I have 50 years of Household Accounts for the Nicholson Family of Richmond, 1883 to 1921 and in those years, not that much changed with respect to what they bought and how much they spent.
I'm assuming there was wartime inflation, so I scanned two pages from October 1914 and two from November 1918.
For the story, Diary of a Confirmed Spinster, about Edith Nicholson in 1910, the follow up toThreshold Girl about Flora, I am using the Household Accounts to tell the story of her childhood.
This morning I had a bowl of Harvest Crunch. I haven't eaten that for years. My husband found it on sale at Costco. That product was one of the first pseudo health foods. I could look it up, but I'm pretty sure I ate it in the late 70's. I think it is pretty fattening. It has coconut oil.. but I don't think that is as bad for you as previously thought. I mean the Thai's live on it.
I usually eat Bon Matin 14 grain toast for breakfast with multi berry jam.
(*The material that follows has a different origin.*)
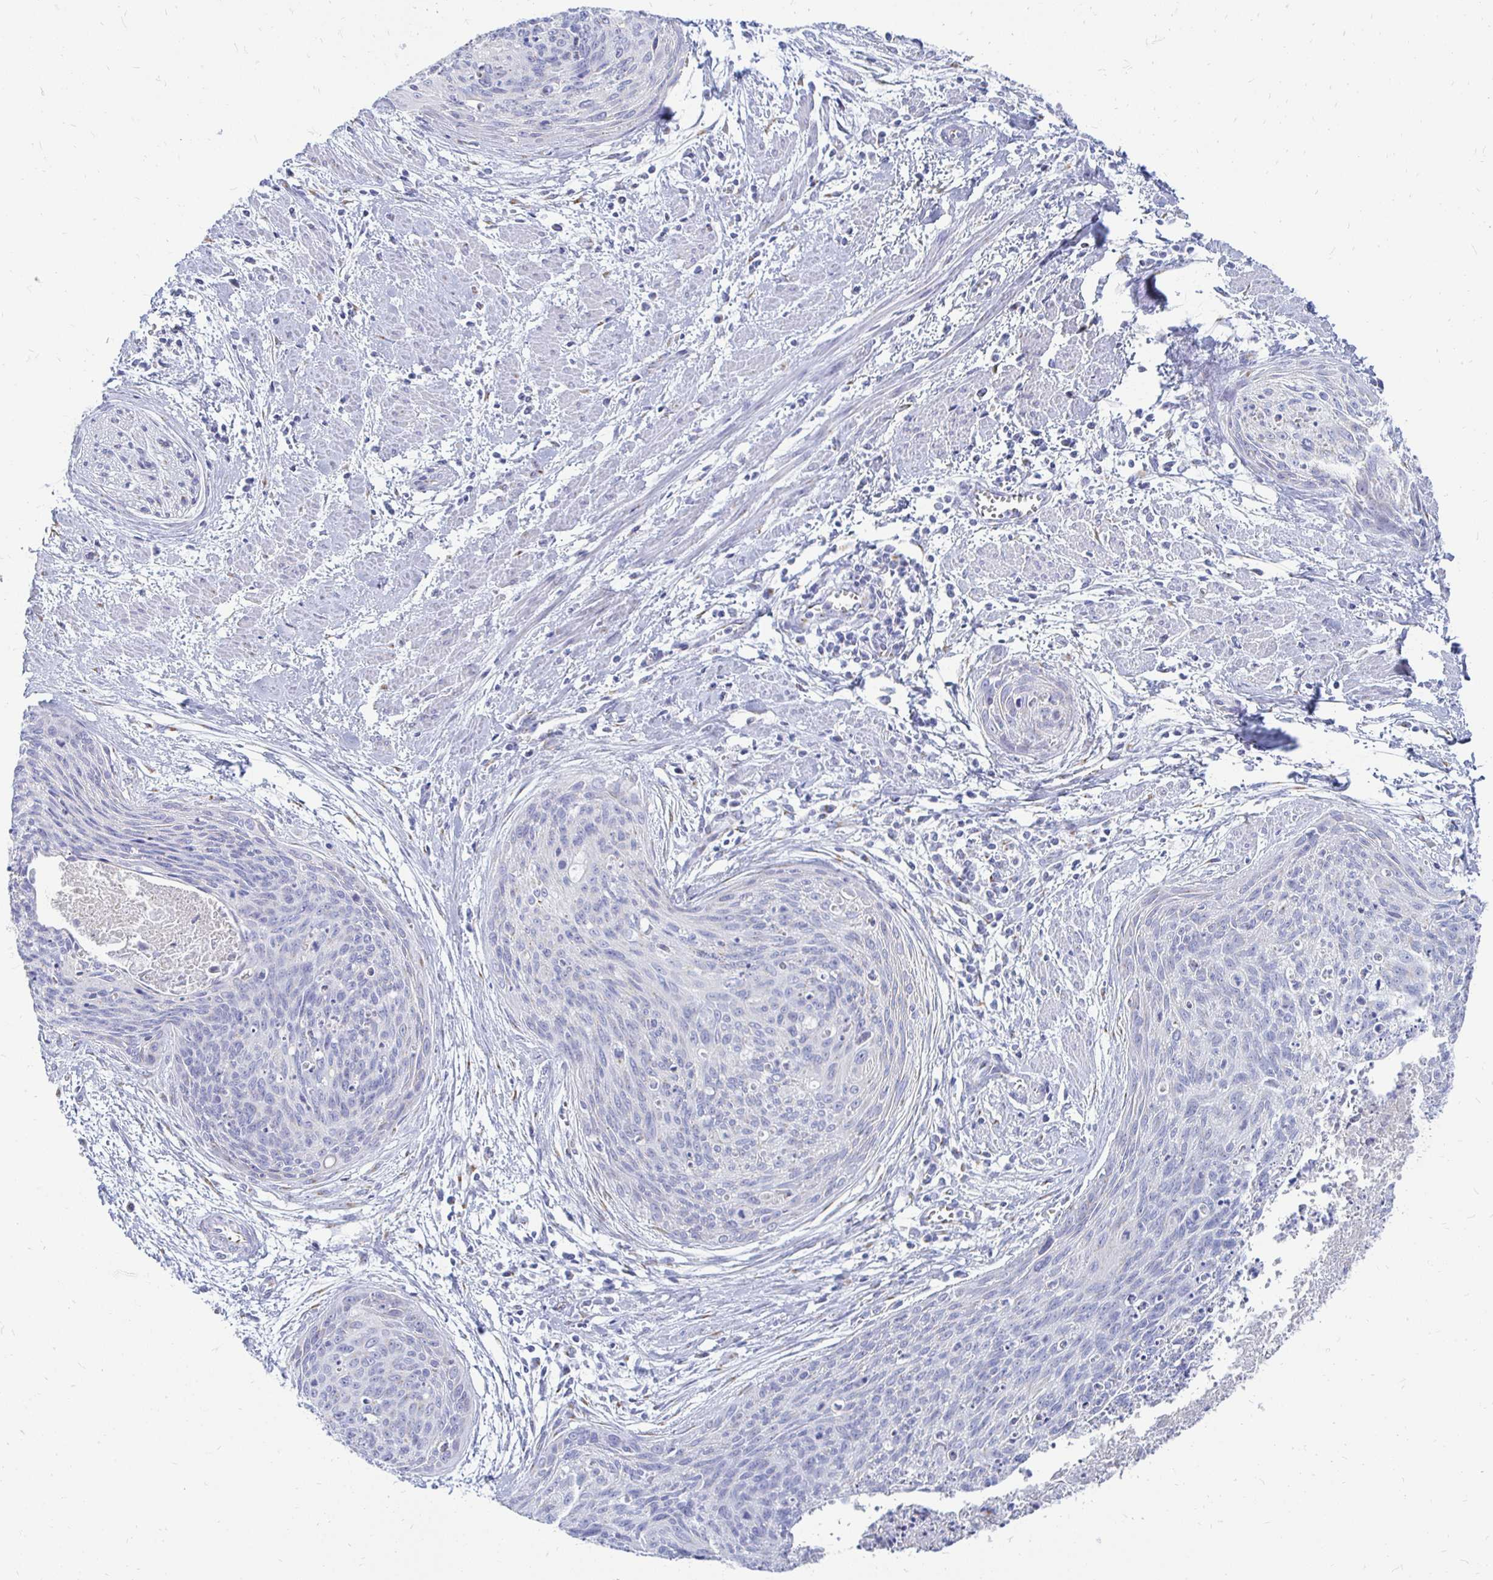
{"staining": {"intensity": "negative", "quantity": "none", "location": "none"}, "tissue": "cervical cancer", "cell_type": "Tumor cells", "image_type": "cancer", "snomed": [{"axis": "morphology", "description": "Squamous cell carcinoma, NOS"}, {"axis": "topography", "description": "Cervix"}], "caption": "Human cervical cancer (squamous cell carcinoma) stained for a protein using immunohistochemistry displays no positivity in tumor cells.", "gene": "PAGE4", "patient": {"sex": "female", "age": 55}}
The short of it is, we still eat 'by habit' but new products are being introduced every day. Not the case back then, although that era saw the birth of a number of iconic products that became favorites over the century, thanks to heavy advertising. As I wrote in an earlier post, Crisco was invented in 1911, but they tried to get Margaret Nicholson to use it in 1916. Likely because butter had risen in price due to the war.